Magnum Photos

October 31, 2008

Not a Friday Poem

Alec Soth


Cool to see that Simon Norfolk is guest editing this week's edition of the British Journal of Photography. In choosing Milton Rogovin for the cover story, he writes:

The fashionistas will run a mile from his photographic style (monochrome is so last century); his tenacity (so 1970s,) humanism (so last year) and his communist politics (so ... oh, didn't capitalism collapse last week?) - but quality will always shine through in the end.

While working near Buffalo, I made a pilgrimage to meet Rogovin in 2004 (see the picture here). I was terrified, but he was as sweet and generous as his photographs.

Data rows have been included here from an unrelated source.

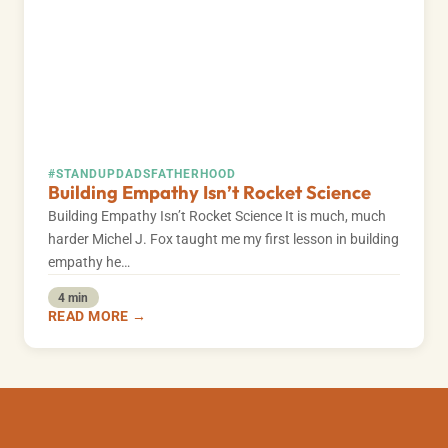
#STANDUPDADS
FATHERHOOD
Building Empathy Isn’t Rocket Science
Building Empathy Isn’t Rocket Science It is much, much
harder Michel J. Fox taught me my first lesson in building
empathy he…
4 min
READ MORE →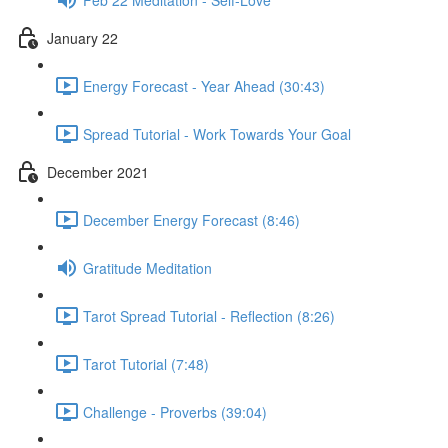
January 22
Energy Forecast - Year Ahead (30:43)
Spread Tutorial - Work Towards Your Goal
December 2021
December Energy Forecast (8:46)
Gratitude Meditation
Tarot Spread Tutorial - Reflection (8:26)
Tarot Tutorial (7:48)
Challenge - Proverbs (39:04)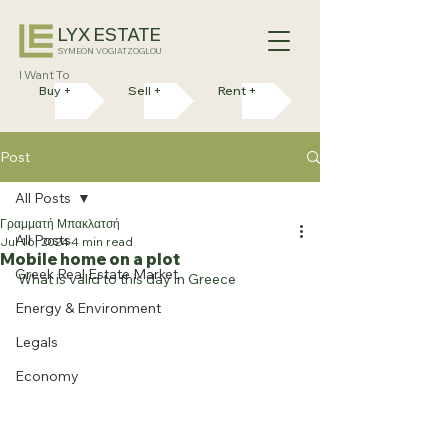
LYX ESTATE
SYMEON VOGIATZOGLOU
I Want To
Buy +
Sell +
Rent +
Post
All Posts
Γραμματή Μπακλατσή
All Posts
Jul 16, 2024
4 min read
Mobile home on a plot
Greek Real Estate Market
What is valid to this day in Greece
Energy & Environment
Legals
Economy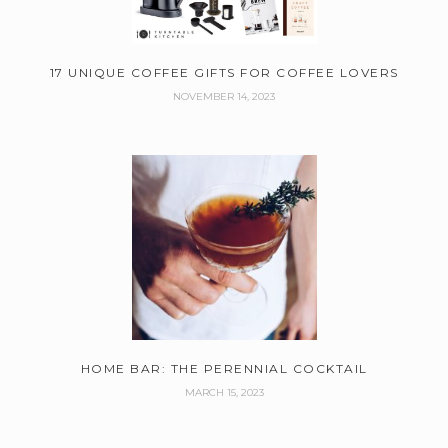
17 UNIQUE COFFEE GIFTS FOR COFFEE LOVERS
NOVEMBER 14, 2023
HOME BAR: THE PERENNIAL COCKTAIL
MARCH 15, 2023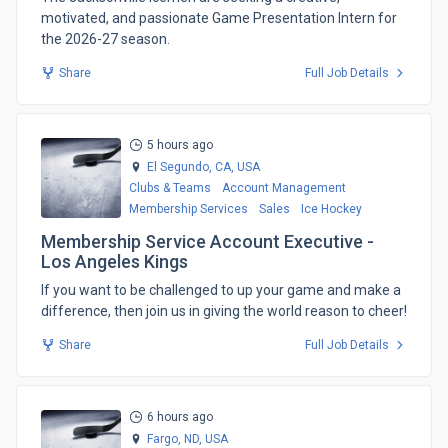
motivated, and passionate Game Presentation Intern for
the 2026-27 season.
Share
Full Job Details
5 hours ago
El Segundo, CA,
USA
Clubs & Teams
Account Management
Membership Services
Sales
Ice Hockey
Membership Service Account Executive -
Los Angeles Kings
​If you want to be challenged to up your game and make a
difference, then join us in giving the world reason to cheer!
Share
Full Job Details
6 hours ago
Fargo, ND,
USA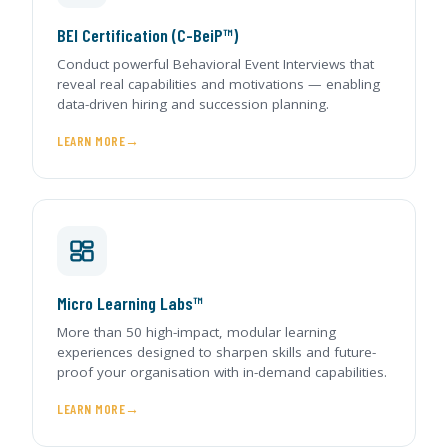
BEI Certification (C-BeiP™)
Conduct powerful Behavioral Event Interviews that
reveal real capabilities and motivations — enabling
data-driven hiring and succession planning.
LEARN MORE
Micro Learning Labs™
More than 50 high-impact, modular learning
experiences designed to sharpen skills and future-
proof your organisation with in-demand capabilities.
LEARN MORE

I later learned that at age ninety Rogoving began writing poetry (via):

"I was sitting in this chair in my living room on my ninetieth birthday, and I started crying as I recalled my father going swimming at Coney Island, and a poem came out. Then I wrote a poem about my mother. I was remembering the time she took me to the Metropolitan Museum of Art in New York City to see a well-known painting called "The Horse Fair" (1852) by Rosa Bonheur. I wrote about 70 poems over the next few years, all of them sitting in that chair. My family joked about it. (Laughing) My son Mark sat in the chair, but no poems came out."